Representatives from sponsors including Balwin Properties, Standard Bank, and Yamaha all expressed pride at making a difference through their association with Miracle Drive. Balwin Properties will be giving away Miracle Drive’s grand prize – a R1 million apartment – in November this year, and Yamaha will give away a piano valued at R125 000.

Mistress of ceremonies Elana Afrika-Bredenkamp, and Chabad ambassador for changing our world for good, also highlighted Miracle Drive’s “Art of Kindness” project, which empowers “ordinary people who with their hands create extraordinary things”. Artworks created through this programme were up for sale throughout the venue.

World-famous Israeli sand artist Ilana Yahav provided the evening’s entertainment. In a show that blended music, storytelling, and live sand art done on a glass table and projected onto a screen, she transported the audience along a journey through love, loss, and miracles.

Yahav told her own captivating story. “I was married when I was 20 and became pregnant immediately,” she said. But, the Yom Kippur War shattered her peace when her beloved husband, Itzik, left to fight.

“On the second day of the war, there was a knock on my door.

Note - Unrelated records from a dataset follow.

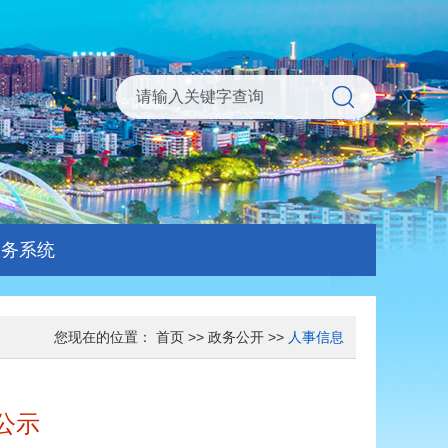
服务系统
您现在的位置：
首页
>>
政务公开
>>
人事信息
公示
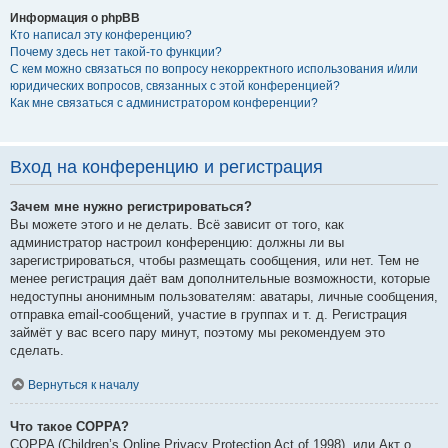
Информация о phpBB
Кто написал эту конференцию?
Почему здесь нет такой-то функции?
С кем можно связаться по вопросу некорректного использования и/или
юридических вопросов, связанных с этой конференцией?
Как мне связаться с администратором конференции?
Вход на конференцию и регистрация
Зачем мне нужно регистрироваться?
Вы можете этого и не делать. Всё зависит от того, как
администратор настроил конференцию: должны ли вы
зарегистрироваться, чтобы размещать сообщения, или нет. Тем не
менее регистрация даёт вам дополнительные возможности, которые
недоступны анонимным пользователям: аватары, личные сообщения,
отправка email-сообщений, участие в группах и т. д. Регистрация
займёт у вас всего пару минут, поэтому мы рекомендуем это
сделать.
Вернуться к началу
Что такое COPPA?
COPPA (Children’s Online Privacy Protection Act of 1998), или Акт о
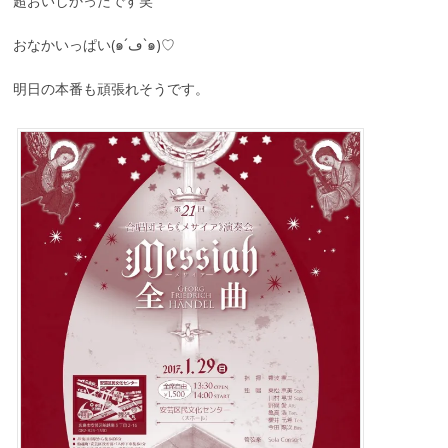
超おいしかったです笑
おなかいっぱい(๑´ڡ`๑)♡
明日の本番も頑張れそうです。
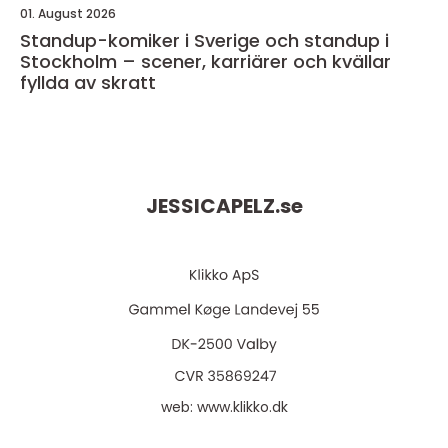
01. August 2026
Standup-komiker i Sverige och standup i
Stockholm – scener, karriärer och kvällar
fyllda av skratt
JESSICAPELZ.
se
web:
www.klikko.dk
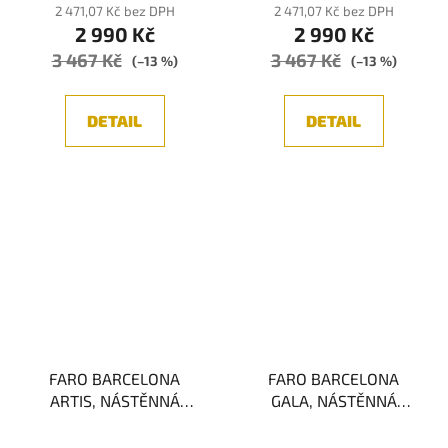
2 471,07 Kč bez DPH
2 471,07 Kč bez DPH
2 990 Kč
2 990 Kč
3 467 Kč
3 467 Kč
(–13 %)
(–13 %)
DETAIL
DETAIL
FARO BARCELONA
FARO BARCELONA
ARTIS, NÁSTĚNNÁ
GALA, NÁSTĚNNÁ
LAMPA, CHROM/ČERNÁ
LAMPA, CHROM 1xG9
1xE27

I was always scared of that knock on the door in the middle of the night, but never could I have imagined the reality of sitting shiva, the desperation.”

Yet in a miraculous turn of events, Yahav realised that her husband may have survived the plane crash thought to have taken his life. A friend who had also lost her husband in the crash called one day to tell her that a relative in Australia had seen a news report of the war in Syria. “In the report, the relative saw a Phantom plane falling down and she wasn’t sure, but she thought she’d seen two parachutes. A wave of hope rushed over me.

“Months passed, and we wavered between hope and desperation. One day, I went to buy a newspaper, and I saw Itzik on the front page of a French magazine! He was dressed in Syrian uniform, and he had a strange look in his eyes. Two days later, I gave birth to my son, and I called him “Dror”, which means freedom in Hebrew.”

Captured in Syria, interrogated, and kept in a tiny dark cell for months, Itzik finally had hope when his captors brought him outside. Here, international journalists took the pictures that ultimately found their way to his wife. “After eight months, Itzik came back, and he met his baby son, Dror. And over the years, we had three more children – we had a wonderful life.” Dror later became a pilot in the same squadron as his father. “I’m in the same place, my foot stuck to the ground, my eyes to the skies above, and in my heart, the same prayer echoes,” said Yahav.

“If you come to Israel, in the street, you can hear the whisper from each and every heart,” said Yahav. “Try to imagine how the world could be – no war, no hatred, a world filled with tolerance, compassion, and love.”

It’s this dream that inspires the Miracle Drive to continue on the path of creating a better world.